The sanctity of contracts
October 1, 2008 by Administrator
Filed under Due Diligence
For relationships to last and for business to thrive, TRUST must be sowed and nurtured between the parties. This applies both to personal and business affairs. Every day, each one of us enters into agreements with each other, whether on trivial private affairs or in billions of pesos of business transactions.
Unknown to most nonlawyers, contracts can be verbal as well. However, it is generally presumed that whenever parties enter into contracts, particularly in most businesses, those contracts must be written. This understanding is not without reason. For at the passage of time, human memory may fail and not fully remember the terms of the agreements a person might have entered into. Hence, to avoid such confusion that may destroy an otherwise fruitful business relationship, the parties (and even the law in some forms of contracts) make it sure that everything that what they have agreed into are recorded and placed in writing for future reference.
The sanctity of contract is of paramount interest to human affairs. For this reason, even the Constitution protects it and ensure that persons or corporations, will have the legal system to run to and seek remedy or enforcement.
It must be emphasized though that before one could invoke the sanctity of contract, the very contract that he is relying on must at first be capable of being sanctified; that is, it is not illegal, immoral or against public policy. And the parties must themselves have been capable of “sanctification” when they entered into it; hence, they must have entered into it in “good faith” and have the capacity to enter into such agreement.

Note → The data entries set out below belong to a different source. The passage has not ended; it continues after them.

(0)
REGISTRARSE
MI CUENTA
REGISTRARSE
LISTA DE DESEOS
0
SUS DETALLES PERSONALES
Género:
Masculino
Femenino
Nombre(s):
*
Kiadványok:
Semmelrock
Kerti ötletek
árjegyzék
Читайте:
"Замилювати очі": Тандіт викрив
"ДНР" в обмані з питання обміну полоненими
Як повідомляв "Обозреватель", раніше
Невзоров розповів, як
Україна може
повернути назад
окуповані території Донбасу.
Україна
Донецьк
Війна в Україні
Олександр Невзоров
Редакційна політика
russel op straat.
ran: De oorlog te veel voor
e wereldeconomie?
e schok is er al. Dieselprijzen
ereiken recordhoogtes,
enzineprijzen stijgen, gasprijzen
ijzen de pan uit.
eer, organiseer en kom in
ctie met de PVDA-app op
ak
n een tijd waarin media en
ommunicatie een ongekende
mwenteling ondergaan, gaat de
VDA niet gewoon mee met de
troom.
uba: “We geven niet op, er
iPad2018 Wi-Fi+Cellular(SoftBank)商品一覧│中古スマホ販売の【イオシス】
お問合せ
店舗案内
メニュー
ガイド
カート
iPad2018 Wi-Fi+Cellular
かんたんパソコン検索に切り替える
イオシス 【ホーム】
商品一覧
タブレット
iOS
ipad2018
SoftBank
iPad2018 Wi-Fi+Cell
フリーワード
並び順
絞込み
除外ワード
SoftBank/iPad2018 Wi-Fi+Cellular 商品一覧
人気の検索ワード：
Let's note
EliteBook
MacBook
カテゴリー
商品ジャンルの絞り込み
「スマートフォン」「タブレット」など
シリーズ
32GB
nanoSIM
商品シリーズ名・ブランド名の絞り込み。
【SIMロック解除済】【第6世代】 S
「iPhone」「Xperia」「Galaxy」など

Entering into a contract with government
Private contracting parties when dealing with the government must therefore observe their own “sanctity.” In a profit-maximizing world full of competitors, they tend to outdo each other in so many ways. Unfortunately, there are those who achieve their ends thru “unsanctified” ways.

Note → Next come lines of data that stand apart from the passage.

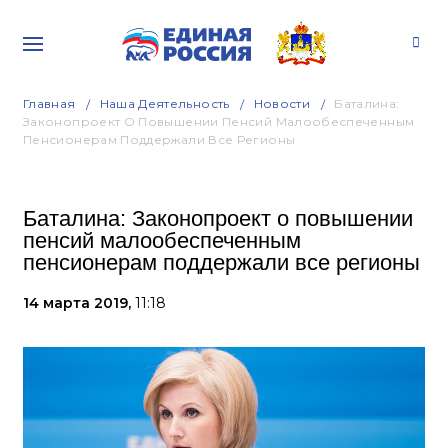
Главная
Наша Деятельность
Новости
Баталина:
Законопроект О Повышении Пенсий Малообеспеченным
Пенсионерам Поддержали Все Регионы
Баталина: Законопроект о повышении
пенсий малообеспеченным
пенсионерам поддержали все регионы
14 марта 2019,
11:18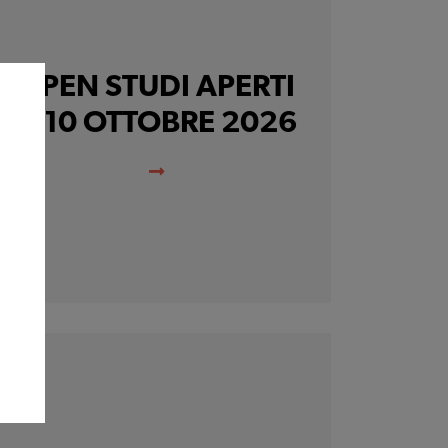
OPEN STUDI APERTI
9-10 OTTOBRE 2026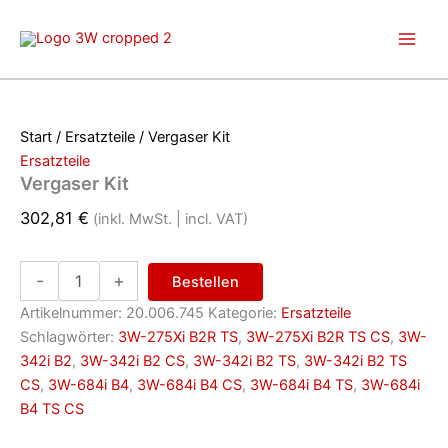
Zum
Inhalt
springen
Start
/
Ersatzteile
/ Vergaser Kit
Ersatzteile
Vergaser Kit
302,81
€
(inkl. MwSt. | incl. VAT)
Vergaser
-
+
Bestellen
Kit
Menge
Artikelnummer:
20.006.745
Kategorie:
Ersatzteile
Schlagwörter:
3W-275Xi B2R TS
,
3W-275Xi B2R TS CS
,
3W-
342i B2
,
3W-342i B2 CS
,
3W-342i B2 TS
,
3W-342i B2 TS
CS
,
3W-684i B4
,
3W-684i B4 CS
,
3W-684i B4 TS
,
3W-684i
B4 TS CS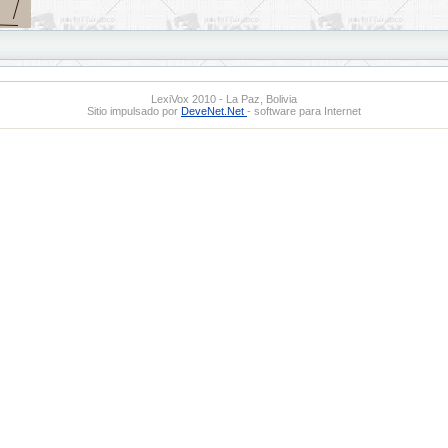
LexiVox 2010 - La Paz, Bolivia
Sitio impulsado por
DeveNet.Net
- software para Internet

While all contracts are sacred, government contracts can be classified as one with an extraordinary “sacredness” (this despite the fact that it is extraordinarily transgressed in such regularity as well in some cases). This is so because government contracts do not only bind private sector interests but the entire state through the government. Not only is the public officer entering into it vested with public trust but most significantly, such contract when done to the disadvantage of the government shall burden all citizens of the state.

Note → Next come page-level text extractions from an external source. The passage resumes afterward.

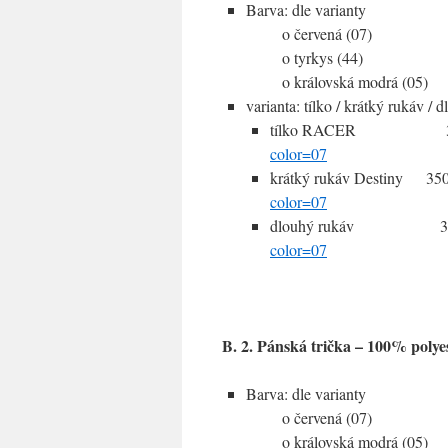
Barva: dle varianty
o červená (07)
o tyrkys (44)
o královská modrá (05)
varianta: tílko / krátký rukáv / 
tílko RACER
color=07
krátký rukáv Destiny 
color=07
dlouhý rukáv 
color=07
B. 2. Pánská trička – 100% polye
Barva: dle varianty
o červená (07)
o královská modrá (05)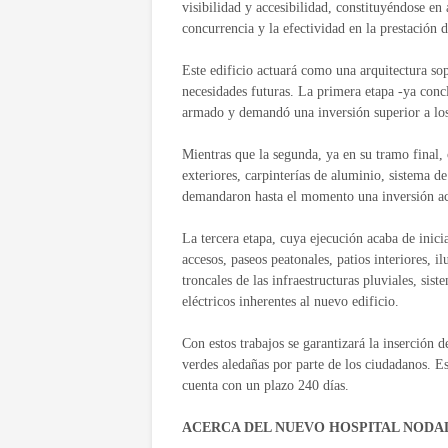
visibilidad y accesibilidad, constituyéndose en 
concurrencia y la efectividad en la prestación 
Este edificio actuará como una arquitectura so
necesidades futuras. La primera etapa -ya concl
armado y demandó una inversión superior a los
Mientras que la segunda, ya en su tramo final,
exteriores, carpinterías de aluminio, sistema de 
demandaron hasta el momento una inversión act
La tercera etapa, cuya ejecución acaba de inicia
accesos, paseos peatonales, patios interiores, 
troncales de las infraestructuras pluviales, sis
eléctricos inherentes al nuevo edificio.
Con estos trabajos se garantizará la inserción d
verdes aledañas por parte de los ciudadanos. E
cuenta con un plazo 240 días.
ACERCA DEL NUEVO HOSPITAL NODA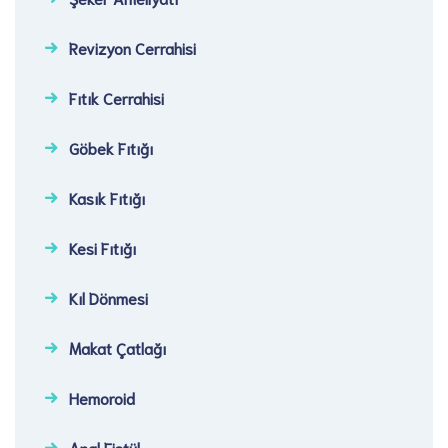
Revizyon Cerrahisi​
Fıtık Cerrahisi​
Göbek Fıtığı​
Kasık Fıtığı​
Kesi Fıtığı​
Kıl Dönmesi
Makat Çatlağı
Hemoroid
Anal Fistül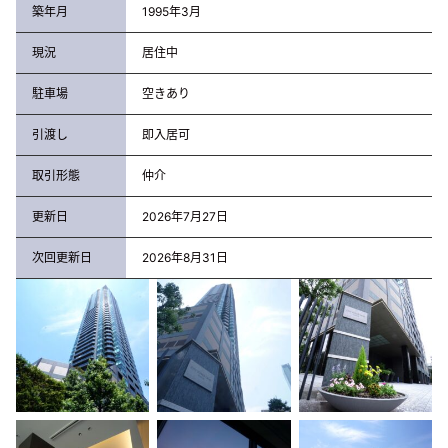
築年月
1995年3月
現況
居住中
駐車場
空きあり
引渡し
即入居可
取引形態
仲介
更新日
2026年7月27日
次回更新日
2026年8月31日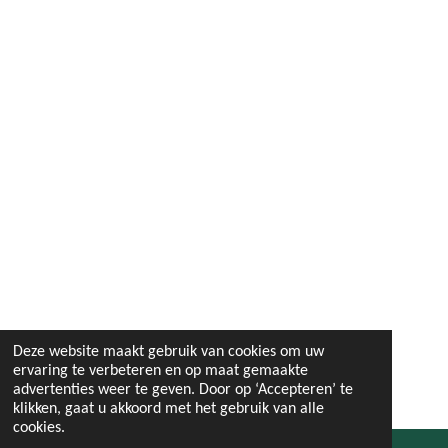
Deze website maakt gebruik van cookies om uw
ervaring te verbeteren en op maat gemaakte
advertenties weer te geven. Door op ‘Accepteren’ te
klikken, gaat u akkoord met het gebruik van alle
cookies.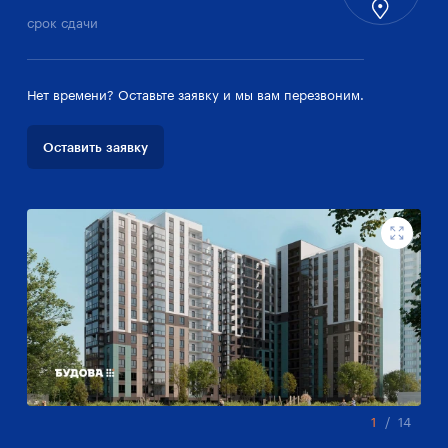
срок сдачи
Нет времени? Оставьте заявку и мы вам перезвоним.
Оставить заявку
1
/
14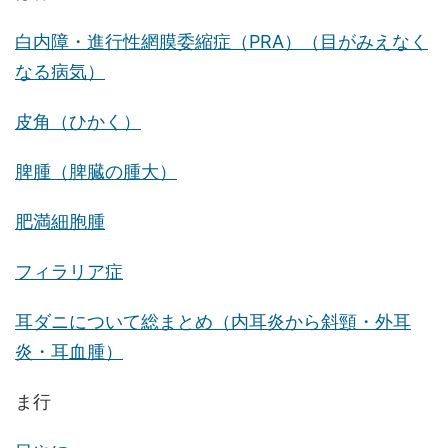
白内障・進行性網膜委縮症（PRA）（目がみえなく
なる病気）
皮角（ひかく）
脾腫（脾臓の腫大）
肥満細胞腫
フィラリア症
耳ダニについて総まとめ（内耳炎から斜頸・外耳
炎・耳血腫）
ま行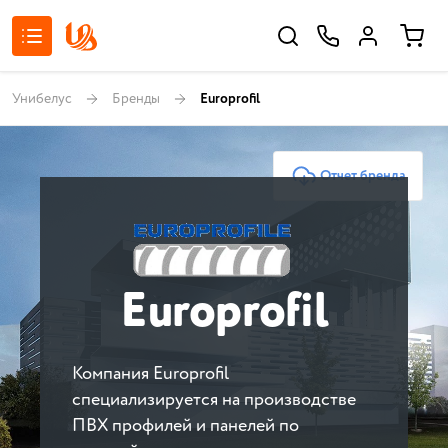
Унибелус
Бренды
Europrofil
Отчет бренда
Europrofil
Компания Europrofil
специализируется на производстве
ПВХ профилей и панелей по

Relatedly, the government itself must respect the rights of private parties by observing the contract that it entered into. Hence, there is distinction between the power of the state as a sovereign which renders the state immune from suit and the power of the state as a contracting party where the state sheds such immunity for the interest of fairness and protection of the rights of the private party contracting with it. The government is not exempted from observing good faith as well – at least in a functioning democracy.
While this “unorthodox” rent-seeking ways may pay off in the short-term, the lessons learned in the so many cases such as PIATCO and PEA-AMARI show that it would eventually destroy all the parties that participated in it. Such methods cast away the mantle of contractual sanctity and the law does not provide protection for it.
Hence, it is still a good practice that everyone should observe the sanctity of contract from beginning to end. Thus, when a contract is a subject of bidding, the final contract should not be materially and substantially different from the terms of the reference of such bidding unless legally justified and done in the most transparent way. If a contract is negotiated, such negotiations must transpire and be concluded with terms that are not advantageous to the government, conducted in transparent manner, and with the involvement of all concerned, as may be provided for the rules or by law.
It is best practice to thresh out all unclear terms, obligations, representations and warranties, default provisions and all other issues prior to the signing of any contract. It is imperative to conduct legal and financial due diligence before making any commitment. Failure to do so would be tantamount to gross negligence which may expose the board and officers of the contracting parties as well as the signatories to grave legal liabilities, criminally, civilly and administratively. Such prudence and diligence in making business judgment is an indispensable part of the sanctity of contract.
But once a contract is signed, all parties must observe its terms faithfully to its very letter. Good faith is the foundation of contractual sanctity. From its preparation, execution, implementation and termination. Its presence must be enduring and continuing to the end of the agreement. To cast this aside would entail the destruction of trust and the failure of relationships which may be most difficult to attain again.
Atty. Arnel Paciano Casanova completed his Masters in Public Administration (Finance and Leadership) from Harvard University’s Kennedy School of Government as a Mason Fellow in 2007. He obtained his law degree from the UP College of Law (1998) where he likewise obtained his Diploma in Urban and Regional Planning (2000). His expertise is in the field of real property development, public-private partnerships, privatization, public infrastructure and construction, security and negotiations, corporate governance and social entrepreneurship. He is a recipient of the Philippine Legion of Honor Medal in 1997 and was selected by the Asia Society in New York as one of the Asia Young Leaders of 2007. He is currently a General Counsel and Corporate Secretary of a major government corporation and has served as Corporate Secretary of some private corporations. He lectures in Ateneo School of Governemnt as lead faculty for social entrepreneurship.